MUKADDES BAŞKAYA: İstanbul’da yine tekstil sektöründe miydiniz?
NİHAT ZEYBEKCİ: İstanbul’da öğrencilik yıllarımda, 3,5 yıl tekstil ve hazır giyim ihracatı ile ilgili çalışmalarım oldu. Sonra İngiltere’ye gidip geldikten sonra, Demirören Grup’ta otomotiv parçaları sektöründe görev yaptım. Şu anda içinde olduğumuz otomotiv işine de yatkınım. Besalet Bey ile tanışıklığımız öğrencilik yıllarımda dış ticaret sermaye şirketinden geliyor. 88 yılında bizi Denizli’ye davet etti. Geldik ve 1993 yılının Ağustos ayına kadar yaklaşık 5 yıl kendisi ile çalışma fırsatım oldu. Denizli’nin her halini gördük. Dış ticaret ve ihracatta alt yapı yokluğu, dış ticaret sermaye şirketlerine bağımlı bir ihracat ve Denizli tekstil ve hazır giyim konfeksiyon sektörü. Sonra kendi başına her biri bir dış ticaret sermaye şirketinin kabiliyetlerine bürünen, bugün gelmiş olduğumuz artık e-ticaretle, sanal ortamlarda, fuarların düzenlendiği, Denizli’den kimsenin olmadığı Heimtekstil Fuarlarından, bugün yapıldığı zamanda 50-60 firmanın katıldığı bir ev tekstili anlamında Denizli bir dünya merkezi haline geldi.

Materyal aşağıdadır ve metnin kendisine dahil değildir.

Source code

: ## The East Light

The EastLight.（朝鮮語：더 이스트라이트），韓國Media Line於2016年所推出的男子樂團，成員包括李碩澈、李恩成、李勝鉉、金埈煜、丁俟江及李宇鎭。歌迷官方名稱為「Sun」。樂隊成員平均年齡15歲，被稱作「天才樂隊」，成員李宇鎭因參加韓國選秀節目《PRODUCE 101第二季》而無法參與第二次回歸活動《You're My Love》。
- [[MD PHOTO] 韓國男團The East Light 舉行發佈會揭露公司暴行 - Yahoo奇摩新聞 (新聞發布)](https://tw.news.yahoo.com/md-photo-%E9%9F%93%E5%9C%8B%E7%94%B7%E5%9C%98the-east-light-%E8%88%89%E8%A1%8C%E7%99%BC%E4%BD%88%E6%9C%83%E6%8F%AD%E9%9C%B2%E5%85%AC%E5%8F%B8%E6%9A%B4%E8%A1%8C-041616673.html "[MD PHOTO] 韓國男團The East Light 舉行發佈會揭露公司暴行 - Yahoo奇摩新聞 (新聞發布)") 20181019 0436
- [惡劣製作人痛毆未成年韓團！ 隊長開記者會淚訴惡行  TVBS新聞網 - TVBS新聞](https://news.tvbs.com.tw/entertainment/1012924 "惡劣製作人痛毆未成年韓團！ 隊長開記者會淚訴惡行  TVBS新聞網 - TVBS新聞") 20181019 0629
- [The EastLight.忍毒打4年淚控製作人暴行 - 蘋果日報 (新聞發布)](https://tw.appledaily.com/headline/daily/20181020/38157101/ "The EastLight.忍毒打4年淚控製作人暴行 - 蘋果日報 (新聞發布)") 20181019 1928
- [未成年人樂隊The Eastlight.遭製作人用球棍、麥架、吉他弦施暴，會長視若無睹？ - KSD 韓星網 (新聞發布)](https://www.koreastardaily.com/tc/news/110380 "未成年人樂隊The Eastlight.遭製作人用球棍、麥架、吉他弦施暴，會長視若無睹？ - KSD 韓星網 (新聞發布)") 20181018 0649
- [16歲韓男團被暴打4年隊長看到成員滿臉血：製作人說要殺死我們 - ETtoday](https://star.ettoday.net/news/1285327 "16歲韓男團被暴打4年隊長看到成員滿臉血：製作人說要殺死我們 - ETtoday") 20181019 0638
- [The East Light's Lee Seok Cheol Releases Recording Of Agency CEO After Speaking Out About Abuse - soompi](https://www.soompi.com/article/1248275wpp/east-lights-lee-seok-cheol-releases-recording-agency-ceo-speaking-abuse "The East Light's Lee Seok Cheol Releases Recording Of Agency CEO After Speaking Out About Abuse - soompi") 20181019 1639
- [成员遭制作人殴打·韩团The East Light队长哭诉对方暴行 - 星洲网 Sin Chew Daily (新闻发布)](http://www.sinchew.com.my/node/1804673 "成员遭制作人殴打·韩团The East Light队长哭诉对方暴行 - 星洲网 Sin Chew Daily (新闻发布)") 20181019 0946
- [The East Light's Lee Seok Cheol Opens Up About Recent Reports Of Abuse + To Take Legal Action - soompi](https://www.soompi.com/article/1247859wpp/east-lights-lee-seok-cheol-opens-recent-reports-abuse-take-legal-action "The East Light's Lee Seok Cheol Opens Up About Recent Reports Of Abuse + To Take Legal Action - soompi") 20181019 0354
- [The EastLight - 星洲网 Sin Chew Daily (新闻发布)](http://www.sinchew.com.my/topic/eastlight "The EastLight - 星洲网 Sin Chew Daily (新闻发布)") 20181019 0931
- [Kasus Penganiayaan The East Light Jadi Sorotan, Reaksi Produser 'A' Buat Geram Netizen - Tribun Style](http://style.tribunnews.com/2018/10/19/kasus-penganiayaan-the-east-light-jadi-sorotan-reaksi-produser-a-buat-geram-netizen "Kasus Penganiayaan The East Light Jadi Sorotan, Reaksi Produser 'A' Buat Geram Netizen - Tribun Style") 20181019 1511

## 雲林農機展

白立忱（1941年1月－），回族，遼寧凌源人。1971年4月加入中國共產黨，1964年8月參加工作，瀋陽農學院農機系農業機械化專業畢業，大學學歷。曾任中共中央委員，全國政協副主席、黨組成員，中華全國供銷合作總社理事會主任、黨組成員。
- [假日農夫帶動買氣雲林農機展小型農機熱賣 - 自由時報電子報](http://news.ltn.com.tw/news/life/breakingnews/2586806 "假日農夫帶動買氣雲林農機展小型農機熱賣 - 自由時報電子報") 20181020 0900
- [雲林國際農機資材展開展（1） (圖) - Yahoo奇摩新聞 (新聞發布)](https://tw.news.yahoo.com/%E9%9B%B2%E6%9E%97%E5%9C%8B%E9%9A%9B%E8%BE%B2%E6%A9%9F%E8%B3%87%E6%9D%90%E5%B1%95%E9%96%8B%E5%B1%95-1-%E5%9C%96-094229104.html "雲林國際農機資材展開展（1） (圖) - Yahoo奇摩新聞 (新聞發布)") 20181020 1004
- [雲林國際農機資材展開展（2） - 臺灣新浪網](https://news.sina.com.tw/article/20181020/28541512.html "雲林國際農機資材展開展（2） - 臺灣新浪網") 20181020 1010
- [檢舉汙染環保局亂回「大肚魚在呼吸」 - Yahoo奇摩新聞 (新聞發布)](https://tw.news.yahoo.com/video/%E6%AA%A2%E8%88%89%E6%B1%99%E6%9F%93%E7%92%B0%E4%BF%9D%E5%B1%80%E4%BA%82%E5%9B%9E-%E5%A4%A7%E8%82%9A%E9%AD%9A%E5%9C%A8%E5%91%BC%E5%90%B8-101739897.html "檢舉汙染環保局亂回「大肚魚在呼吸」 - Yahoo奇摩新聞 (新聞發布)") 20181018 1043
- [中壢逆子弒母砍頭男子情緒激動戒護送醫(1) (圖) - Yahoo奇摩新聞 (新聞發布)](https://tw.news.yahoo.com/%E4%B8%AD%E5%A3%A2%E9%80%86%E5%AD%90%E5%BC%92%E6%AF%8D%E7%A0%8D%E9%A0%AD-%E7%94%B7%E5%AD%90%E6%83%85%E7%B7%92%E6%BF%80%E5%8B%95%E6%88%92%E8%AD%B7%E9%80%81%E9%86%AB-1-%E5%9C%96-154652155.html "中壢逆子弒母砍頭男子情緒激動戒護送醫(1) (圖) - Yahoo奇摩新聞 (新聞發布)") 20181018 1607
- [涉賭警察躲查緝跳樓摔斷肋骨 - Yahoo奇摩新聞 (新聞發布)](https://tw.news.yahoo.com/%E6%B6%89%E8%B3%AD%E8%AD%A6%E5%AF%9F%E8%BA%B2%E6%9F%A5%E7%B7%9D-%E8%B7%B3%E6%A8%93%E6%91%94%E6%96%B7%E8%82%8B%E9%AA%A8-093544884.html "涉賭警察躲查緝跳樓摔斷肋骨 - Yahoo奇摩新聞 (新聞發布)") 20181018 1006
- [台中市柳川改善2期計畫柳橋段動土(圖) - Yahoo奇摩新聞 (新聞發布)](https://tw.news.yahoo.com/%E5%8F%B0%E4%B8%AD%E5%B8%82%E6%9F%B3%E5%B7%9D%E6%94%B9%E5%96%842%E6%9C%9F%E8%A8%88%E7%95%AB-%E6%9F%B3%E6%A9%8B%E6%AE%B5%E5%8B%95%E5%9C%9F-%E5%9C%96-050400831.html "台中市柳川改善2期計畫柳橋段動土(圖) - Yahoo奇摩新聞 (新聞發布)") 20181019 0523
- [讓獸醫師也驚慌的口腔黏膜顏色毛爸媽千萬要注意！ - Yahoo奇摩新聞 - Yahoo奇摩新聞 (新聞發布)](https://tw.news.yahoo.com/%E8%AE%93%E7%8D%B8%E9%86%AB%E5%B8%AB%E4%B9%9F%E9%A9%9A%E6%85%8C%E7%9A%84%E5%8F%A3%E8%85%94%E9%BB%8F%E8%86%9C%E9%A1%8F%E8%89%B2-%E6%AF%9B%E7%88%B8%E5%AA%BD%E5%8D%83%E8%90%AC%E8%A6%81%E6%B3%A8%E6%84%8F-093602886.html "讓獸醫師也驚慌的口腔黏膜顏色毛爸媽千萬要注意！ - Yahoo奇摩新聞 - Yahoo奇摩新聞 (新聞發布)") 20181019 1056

MUKADDES BAŞKAYA: Siz okulunda başlamışsınız. Küçüker Tekstil için bir okul gibi derler…
NİHAT ZEYBEKCİ: Denizli’de birçok firmanın okuludur Küçüker. Çok doğurgan, çok derin bir okuldur orası. Çok başarılı mezuniyetleri vardır. Bize de böyle bir imkan oldu. Allah rahmet eylesin. Besalet Ağabey, değerli eşleri ve damatları Taştan Bey’i kaybettik bu korona belası yüzünden. Aramızdan ayrılan Nesa Tekstil Nevzat Özel ağabeyi de anmadan geçemeyeceğim. Kendisiyle çok samimi, çok güzel günlerimiz oldu, hatta ortaklığımızda oldu. Hepsine Allahtan rahmet diliyorum.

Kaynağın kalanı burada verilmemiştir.